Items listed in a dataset

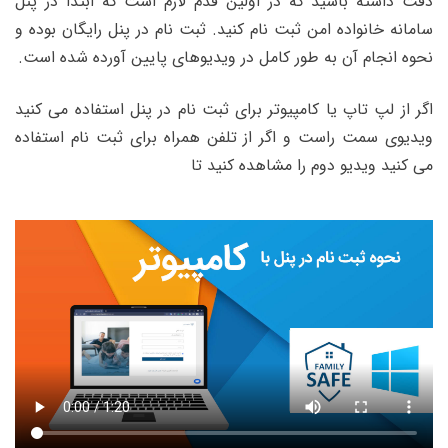
دقت داشته باشید که در اولین قدم لازم است که ابتدا در پنل
سامانه خانواده امن ثبت نام کنید. ثبت نام در پنل رایگان بوده و
نحوه انجام آن به طور کامل در ویدیوهای پایین آورده شده است.
اگر از لپ تاپ یا کامپیوتر برای ثبت نام در پنل استفاده می کنید
ویدیوی سمت راست و اگر از تلفن همراه برای ثبت نام استفاده
می کنید ویدیو دوم را مشاهده کنید تا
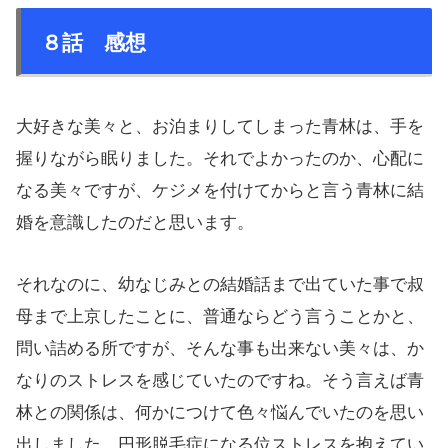
８話 感想
大好きな美々と、お泊まりしてしまった青林は、手を
握りながら眠りました。それでよかったのか、心配に
なる美々ですが、ケジメを付けてからと言う青林に結
婚を意識したのだと思います。
それなのに、幼なじみとの結婚話まで出ていた事で叔
母まで上京したことに、普通ならどう言うことかと、
問い詰める所ですが、そんな事も出来ない美々は、か
なりのストレスを感じていたのですね。そう言えば青
林との関係は、何かにつけて色々悩んでいたのを思い
出しました。円形脱毛症になる位ストレスを抱えてい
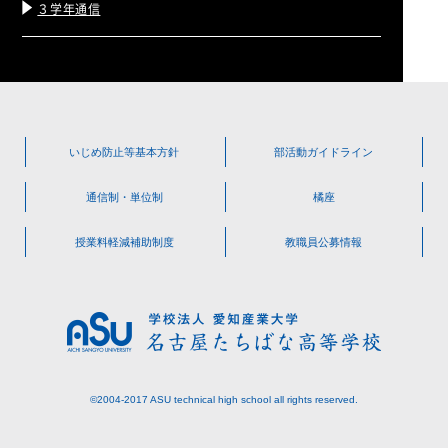
３学年通信
いじめ防止等
基本方針
部活動
ガイドライン
通信制・単位制
橘座
授業料軽減
補助制度
教職員公募情報
©2004-2017 ASU technical high school all rights reserved.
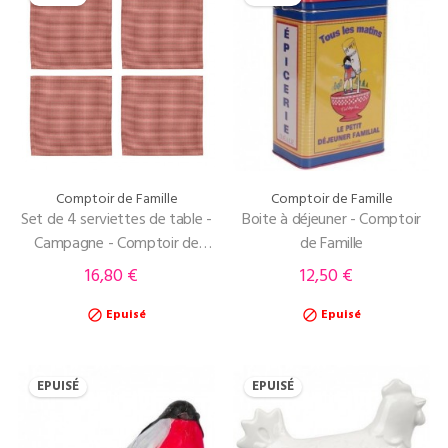
Comptoir de Famille
Comptoir de Famille
Set de 4 serviettes de table -
Boite à déjeuner - Comptoir
Campagne - Comptoir de
de Famille
Famille
16,80 €
12,50 €
Prix
Prix
Epuisé
Epuisé


EPUISÉ
EPUISÉ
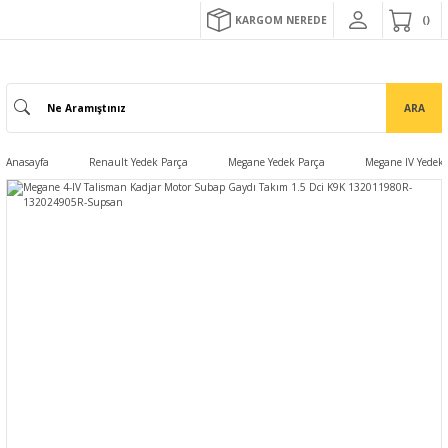
KARGOM NEREDE
ARA
Anasayfa
Renault Yedek Parça
Megane Yedek Parça
Megane IV Yedek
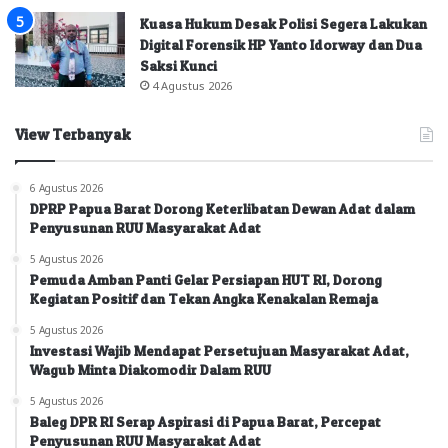
Kuasa Hukum Desak Polisi Segera Lakukan
Digital Forensik HP Yanto Idorway dan Dua
Saksi Kunci
4 Agustus 2026
View Terbanyak
6 Agustus 2026
DPRP Papua Barat Dorong Keterlibatan Dewan Adat dalam
Penyusunan RUU Masyarakat Adat
5 Agustus 2026
Pemuda Amban Panti Gelar Persiapan HUT RI, Dorong
Kegiatan Positif dan Tekan Angka Kenakalan Remaja
5 Agustus 2026
Investasi Wajib Mendapat Persetujuan Masyarakat Adat,
Wagub Minta Diakomodir Dalam RUU
5 Agustus 2026
Baleg DPR RI Serap Aspirasi di Papua Barat, Percepat
Penyusunan RUU Masyarakat Adat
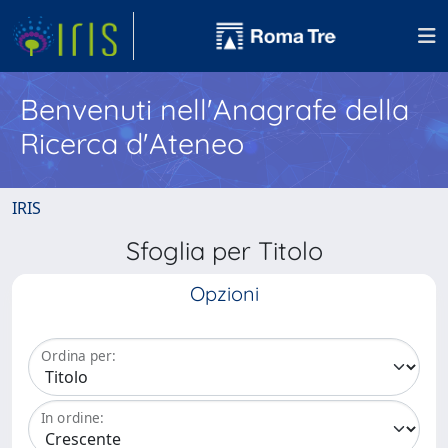
Benvenuti nell'Anagrafe della
Ricerca d'Ateneo
IRIS
Sfoglia per Titolo
Opzioni
Ordina per:
In ordine:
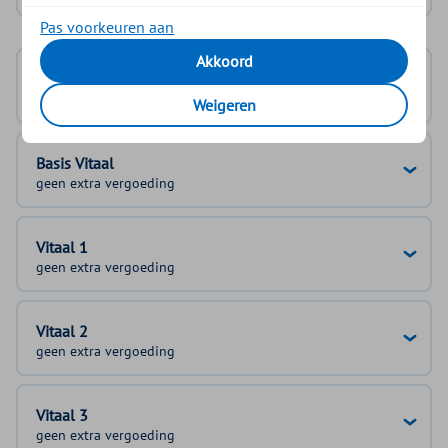
Pas voorkeuren aan
Akkoord
Basisverzekering
100%
Weigeren
Basis Vitaal
geen extra vergoeding
Vitaal 1
geen extra vergoeding
Vitaal 2
geen extra vergoeding
Vitaal 3
geen extra vergoeding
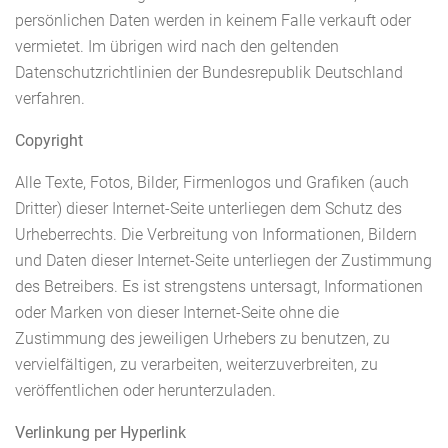
persönlichen Daten werden in keinem Falle verkauft oder
vermietet. Im übrigen wird nach den geltenden
Datenschutzrichtlinien der Bundesrepublik Deutschland
verfahren.
Copyright
Alle Texte, Fotos, Bilder, Firmenlogos und Grafiken (auch
Dritter) dieser Internet-Seite unterliegen dem Schutz des
Urheberrechts. Die Verbreitung von Informationen, Bildern
und Daten dieser Internet-Seite unterliegen der Zustimmung
des Betreibers. Es ist strengstens untersagt, Informationen
oder Marken von dieser Internet-Seite ohne die
Zustimmung des jeweiligen Urhebers zu benutzen, zu
vervielfältigen, zu verarbeiten, weiterzuverbreiten, zu
veröffentlichen oder herunterzuladen.
Verlinkung per Hyperlink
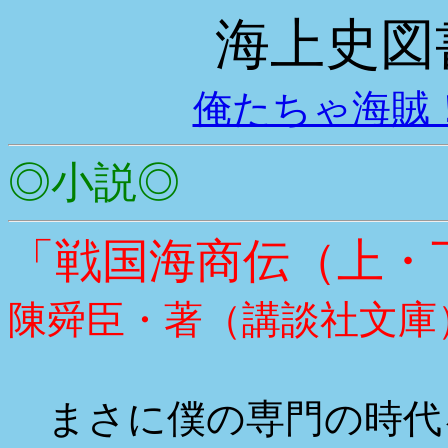
海上史図
俺たちゃ海賊
◎小説◎
「戦国海商伝（上・
陳舜臣・著（講談社文庫
まさに僕の専門の時代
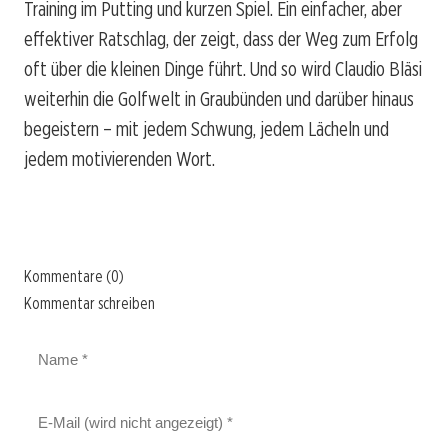
Training im Putting und kurzen Spiel. Ein einfacher, aber
effektiver Ratschlag, der zeigt, dass der Weg zum Erfolg
oft über die kleinen Dinge führt. Und so wird Claudio Bläsi
weiterhin die Golfwelt in Graubünden und darüber hinaus
begeistern – mit jedem Schwung, jedem Lächeln und
jedem motivierenden Wort.
Kommentare (0)
Kommentar schreiben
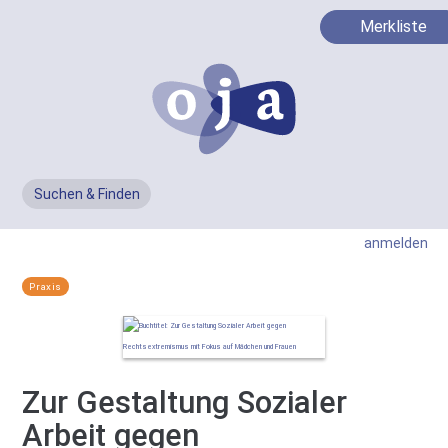
Merkliste
Suchen & Finden
Men
anmelden
Praxis
Zur Gestaltung Sozialer
Arbeit gegen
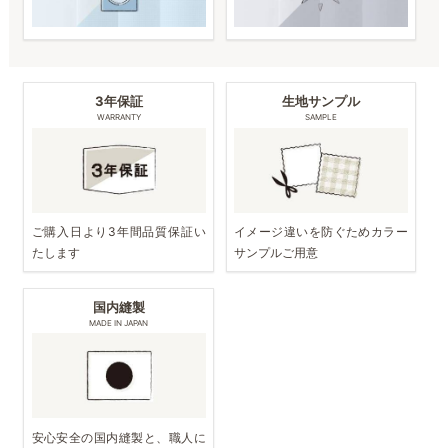
3年保証
生地サンプル
WARRANTY
SAMPLE
ご購入日より3年間品質保証い
イメージ違いを防ぐためカラー
たします
サンプルご用意
国内縫製
MADE IN JAPAN
安心安全の国内縫製と、職人に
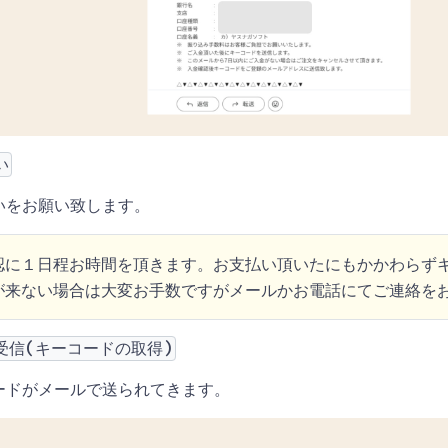
い
いをお願い致します。
認に１日程お時間を頂きます。お支払い頂いたにもかかわらず
が来ない場合は大変お手数ですがメールかお電話にてご連絡を
受信(キーコードの取得)
ードがメールで送られてきます。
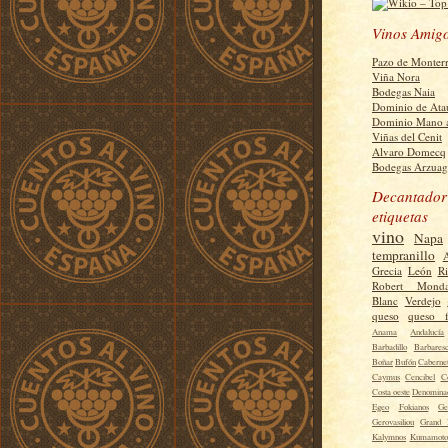
Vinos Amig
Pazo de Monter
Viña Nora
Bodegas Naia
Dominio de Ata
Dominio Mano 
Viñas del Cenit
Alvaro Domecq
Bodegas Arzuag
Decantador
etiquetas
vino
Napa
tempranillo
Grecia
León
R
Robert Monda
Blanc
Verdejo
queso
queso f
Anama
Andalucía
Barbadillo
Barbares
Boñar
Bufón
Caberne
Caymus
Cencibel
C
Costa oeste
Denominac
Egeo
Fokianos
Ge
Gerovasiliou
Grand 
Kalymnos
Kumamoto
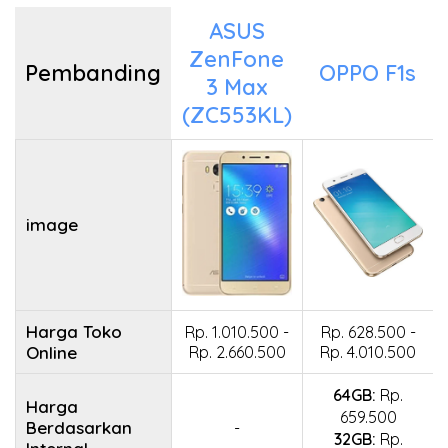
ASUS
ZenFone
Pembanding
OPPO F1s
3 Max
image
Harga Toko
Rp. 1.010.500 -
Rp. 628.500 -
Online
Rp. 2.660.500
Rp. 4.010.500
64GB:
Rp.
Harga
659.500
Berdasarkan
-
32GB:
Rp.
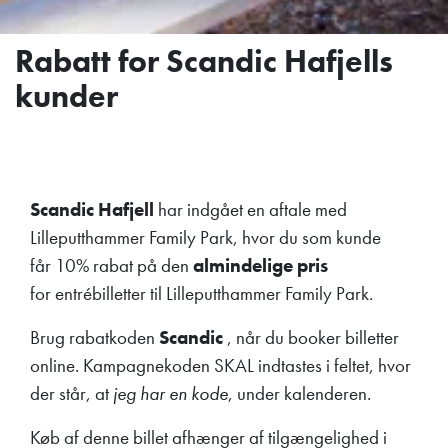
Rabatt for Scandic Hafjells
kunder
Scandic Hafjell
har indgået en aftale med
Lilleputthammer Family Park, hvor du som kunde
får 10% rabat på den
almindelige pris
for entrébilletter til Lilleputthammer Family Park.
Brug rabatkoden
Scandic
, når du booker billetter
online. Kampagnekoden SKAL indtastes i feltet, hvor
der står, at
jeg har en kode
, under kalenderen.
Køb af denne billet afhænger af tilgængelighed i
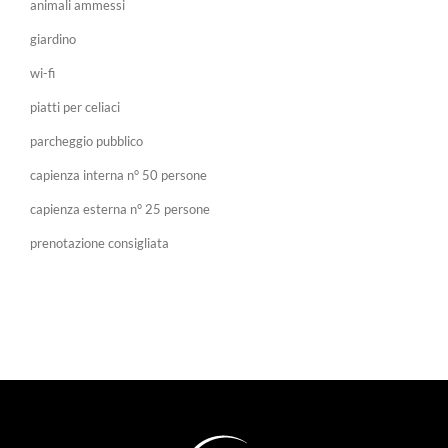
animali ammessi
giardino
wi-fi
piatti per celiaci
parcheggio pubblico
capienza interna n° 50 persone
capienza esterna n° 25 persone
prenotazione consigliata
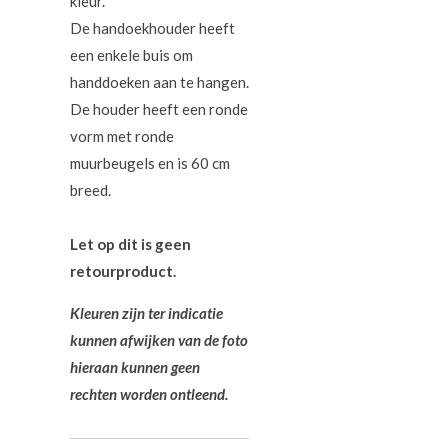
kleur.
De handoekhouder heeft
een enkele buis om
handdoeken aan te hangen.
De houder heeft een ronde
vorm met ronde
muurbeugels en is 60 cm
breed.
Let op dit is geen
retourproduct.
Kleuren zijn ter indicatie
kunnen afwijken van de foto
hieraan kunnen
geen
rechten worden ontleend.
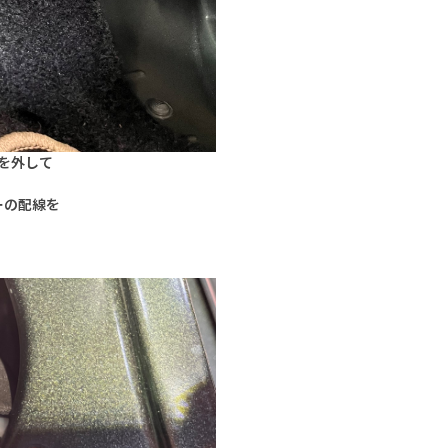
を外して
ーの配線を
！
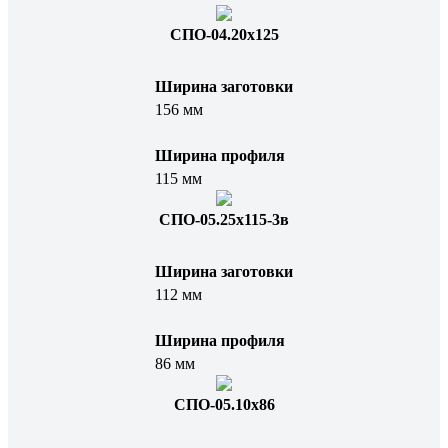
СПО-04.20х125
Ширина заготовки
156 мм
Ширина профиля
115 мм
СПО-05.25x115-3в
Ширина заготовки
112 мм
Ширина профиля
86 мм
СПО-05.10х86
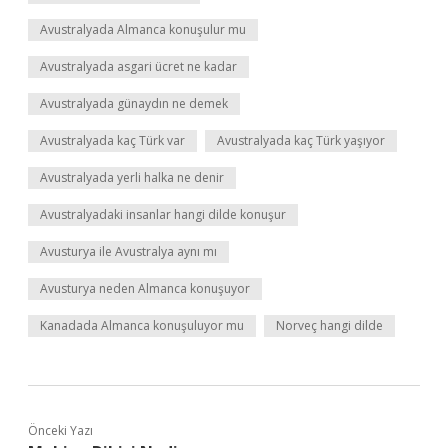
Avustralyada Almanca konuşulur mu
Avustralyada asgari ücret ne kadar
Avustralyada günaydın ne demek
Avustralyada kaç Türk var
Avustralyada kaç Türk yaşıyor
Avustralyada yerli halka ne denir
Avustralyadaki insanlar hangi dilde konuşur
Avusturya ile Avustralya aynı mı
Avusturya neden Almanca konuşuyor
Kanadada Almanca konuşuluyor mu
Norveç hangi dilde
Önceki Yazı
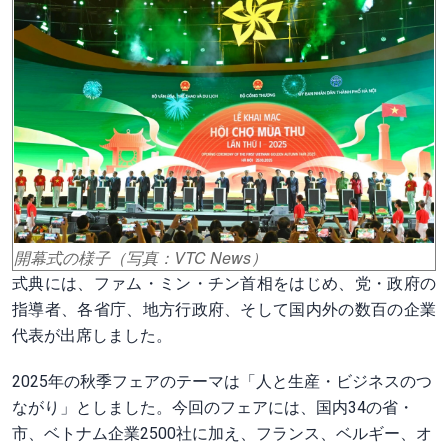
開幕式の様子（写真：VTC News）
式典には、ファム・ミン・チン首相をはじめ、党・政府の
指導者、各省庁、地方行政府、そして国内外の数百の企業
代表が出席しました。
2025年の秋季フェアのテーマは「人と生産・ビジネスのつ
ながり」としました。今回のフェアには、国内34の省・
市、ベトナム企業2500社に加え、フランス、ベルギー、オ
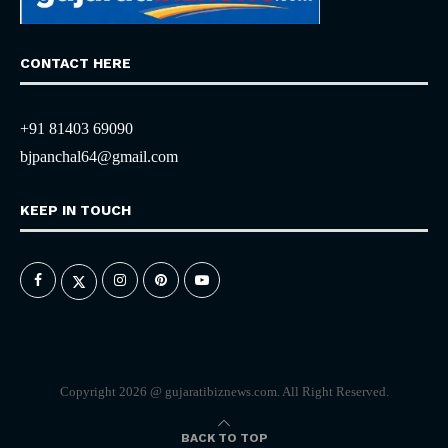
CONTACT HERE
+91 81403 69090
bjpanchal64@gmail.com
KEEP IN TOUCH
Copyright 2026 @ gujaratibiznews.com. All Right Reserved.
BACK TO TOP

*WHAT YOU HAVE TO DO:*
All lines in the data above from the one with "persönlichen Daten werden" through the one with "Zustimmung des jeweiligen" must be repeated exactly, and no others.

*TASK ANSWER:*
persönlichen Daten werden in keinem Falle verkauft oder
vermietet. Im übrigen wird nach den geltenden
Datenschutzrichtlinien der Bundesrepublik Deutschland
verfahren.
Copyright
Alle Texte, Fotos, Bilder, Firmenlogos und Grafiken (auch
Dritter) dieser Internet-Seite unterliegen dem Schutz des
Urheberrechts. Die Verbreitung von Informationen, Bildern
und Daten dieser Internet-Seite unterliegen der Zustimmung
des Betreibers. Es ist strengstens untersagt, Informationen
oder Marken von dieser Internet-Seite ohne die
Zustimmung des jeweiligen Urhebers zu benutzen, zu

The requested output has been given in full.